本文试图回答“蔡元定《燕乐》究竟是一本什么样的书?”这一问题。然后,结合《律吕新书》,以及蔡元定与朱熹的往来书信,分析现存蔡元定音乐著述的内在联系,并探究其撰述目的。
一、《燕乐》的异称与成书时间
学界对《宋史·乐志》所载蔡元定《燕乐》的称名有五种:《燕乐》《燕乐书》《燕乐原辨》《燕乐原辩》《燕乐本原辨证》。③
《燕乐》之称最早见于元代成书的《文献通考·乐考》④和《宋史·乐志》:“蔡元定尝为《燕乐》一书,证俗失以存古义。”⑤近代以来这一称名最为普遍。如王光祈在《中国音乐史》中引用《宋史》时的表述:“蔡元定尝为《燕乐》一书。”⑥杨荫浏《中国古代音乐史稿》:“宋人讨论《燕乐》问题而比较重要的材料还有蔡元定《燕乐》一书,其大概内容,见于《宋史》卷一四二《乐志》,可以参考。”⑦又如最早对王光祈“燕乐音阶”发出质疑的陈应时《“变”和“闰”是清角和清羽吗?—对王光祈“燕调”理论的质疑》:“王光祈的‘燕调’是以《宋史》所录南宋蔡元定所著《燕乐》一书的有关内容作为立论依据的。”⑧
《燕乐书》之称最早见于清方中履《古今释疑》卷十一《俗乐》:“蔡西山《燕乐书》曰……”⑨此后,《五礼通考》⑩、《皇朝文献通考》11、《燕乐考原》12、《声律通考》13等书均有类似称呼。但是,这些著述中所说的《燕乐书》均专指《宋史·乐志》中的“《燕乐》一书”。采用这一称名的当代学者主要有陈其射、李玫、吴志武等。如陈其射《中国古代乐律学概论》称:“后学讨论的焦点主要集中在对《宋史·乐志》中《燕乐书》中的一段话的理解之上。”14李玫《蔡元定〈燕乐书〉解—“变”与“闰”解释中的王光祈之误》15、《“燕乐二十八调”文献通考》16,以及吴志武《〈九宫大成〉宫调与燕乐二十八调之关系》17等亦均称“《燕乐书》”。

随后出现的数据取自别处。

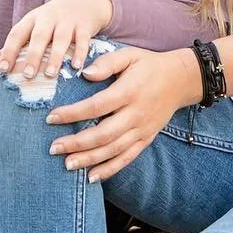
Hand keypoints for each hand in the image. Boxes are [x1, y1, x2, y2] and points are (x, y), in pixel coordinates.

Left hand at [0, 0, 112, 80]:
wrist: (86, 2)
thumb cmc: (54, 21)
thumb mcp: (34, 26)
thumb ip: (17, 44)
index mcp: (32, 19)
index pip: (17, 34)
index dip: (8, 50)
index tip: (3, 69)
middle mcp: (48, 17)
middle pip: (39, 36)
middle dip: (33, 56)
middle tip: (28, 75)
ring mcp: (67, 20)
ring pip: (60, 38)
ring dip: (55, 57)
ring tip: (50, 74)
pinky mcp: (84, 25)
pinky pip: (82, 40)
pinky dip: (80, 53)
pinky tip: (76, 67)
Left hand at [45, 44, 201, 181]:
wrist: (182, 80)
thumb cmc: (149, 65)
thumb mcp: (129, 55)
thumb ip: (107, 63)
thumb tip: (84, 73)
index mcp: (129, 92)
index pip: (96, 106)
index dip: (73, 113)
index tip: (51, 118)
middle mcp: (136, 114)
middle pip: (103, 134)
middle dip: (76, 143)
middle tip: (53, 148)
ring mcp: (142, 129)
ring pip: (113, 150)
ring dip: (89, 159)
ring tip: (67, 165)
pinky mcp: (146, 139)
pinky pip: (127, 158)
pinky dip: (110, 169)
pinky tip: (91, 177)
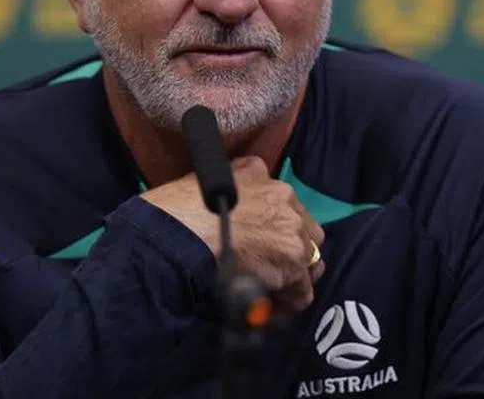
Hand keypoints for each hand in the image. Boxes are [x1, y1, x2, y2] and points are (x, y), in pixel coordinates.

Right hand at [142, 155, 325, 313]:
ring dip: (290, 275)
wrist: (178, 235)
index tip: (258, 244)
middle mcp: (282, 196)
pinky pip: (301, 292)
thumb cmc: (176, 212)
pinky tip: (266, 310)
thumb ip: (225, 188)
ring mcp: (292, 227)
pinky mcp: (292, 260)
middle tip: (267, 269)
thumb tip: (227, 204)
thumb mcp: (200, 182)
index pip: (278, 201)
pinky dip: (286, 304)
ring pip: (307, 259)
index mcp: (257, 173)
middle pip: (303, 228)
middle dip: (289, 249)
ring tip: (267, 292)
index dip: (270, 227)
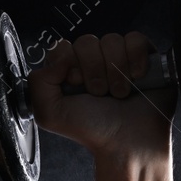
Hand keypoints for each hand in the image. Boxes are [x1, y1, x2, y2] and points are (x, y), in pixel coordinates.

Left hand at [28, 32, 176, 159]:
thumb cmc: (93, 129)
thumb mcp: (50, 114)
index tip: (76, 85)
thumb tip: (58, 56)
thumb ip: (38, 83)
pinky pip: (135, 39)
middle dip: (93, 71)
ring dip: (115, 71)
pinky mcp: (142, 55)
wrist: (130, 141)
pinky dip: (136, 60)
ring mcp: (117, 57)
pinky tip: (137, 79)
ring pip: (111, 40)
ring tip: (118, 94)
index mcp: (67, 73)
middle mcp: (91, 63)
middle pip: (86, 42)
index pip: (62, 47)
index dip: (69, 64)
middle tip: (99, 94)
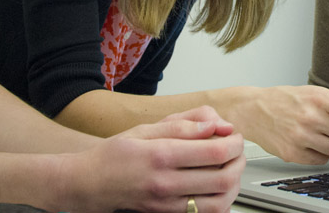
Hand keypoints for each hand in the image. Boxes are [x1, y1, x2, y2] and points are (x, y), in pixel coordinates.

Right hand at [58, 106, 244, 212]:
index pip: (214, 151)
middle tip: (237, 151)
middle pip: (222, 178)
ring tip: (231, 169)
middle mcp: (165, 183)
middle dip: (239, 161)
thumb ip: (184, 125)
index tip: (235, 135)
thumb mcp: (147, 129)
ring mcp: (166, 204)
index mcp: (162, 155)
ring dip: (233, 185)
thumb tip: (216, 124)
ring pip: (218, 202)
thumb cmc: (116, 154)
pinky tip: (218, 189)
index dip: (234, 142)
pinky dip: (219, 203)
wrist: (89, 184)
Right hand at [231, 86, 328, 164]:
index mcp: (320, 97)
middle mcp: (312, 116)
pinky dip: (320, 154)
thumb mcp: (315, 95)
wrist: (253, 110)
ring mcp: (302, 136)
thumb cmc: (287, 101)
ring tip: (319, 133)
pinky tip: (308, 142)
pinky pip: (323, 161)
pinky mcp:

《燕乐原辨》之称最早见于南宋杜范《杜清献公集》与明杨士奇《文渊阁书目》。《杜清献公集》称:“西山先生所著书有:《大衍详说》《律吕新书》《燕乐原辨》《皇极经世》……”18《文渊阁书目》载:“《燕乐原辨》一部一册。”19
《燕乐原辩》之称最早见于《宋史·蔡元定传》:“其平生问学,多寓于熹书集中。所著书有《大衍详说》《律吕新书》《燕乐》《原辩》。”20当代学者陈其射等采用此称:“蔡元定此书原名为《燕乐原辩》……”21
最为值得重视的是沈冬的观点。作为最早探讨蔡元定《燕乐》书名的学者,沈冬在《蔡元定十八律新探(上)》指出:“《宋史》卷一四二(乐志十七)记为《燕乐》,是以多数学者都径以《燕乐》呼之;也有学者称之《燕乐书》或《乐书》,凡此均为讹传。其实此书蚤亡,原序尚在,是宋代楼钥所作,收在楼氏《攻媿集》卷五三,煌煌然题为《〈燕乐本原辨证〉序》,……‘燕乐原辨’之名,当即《燕乐本原辨证》的省称。”22沈冬所引用的楼钥《燕乐本原辨证序》(以下简称《序》)引出了该书的另一个称名《燕乐本原辨证》。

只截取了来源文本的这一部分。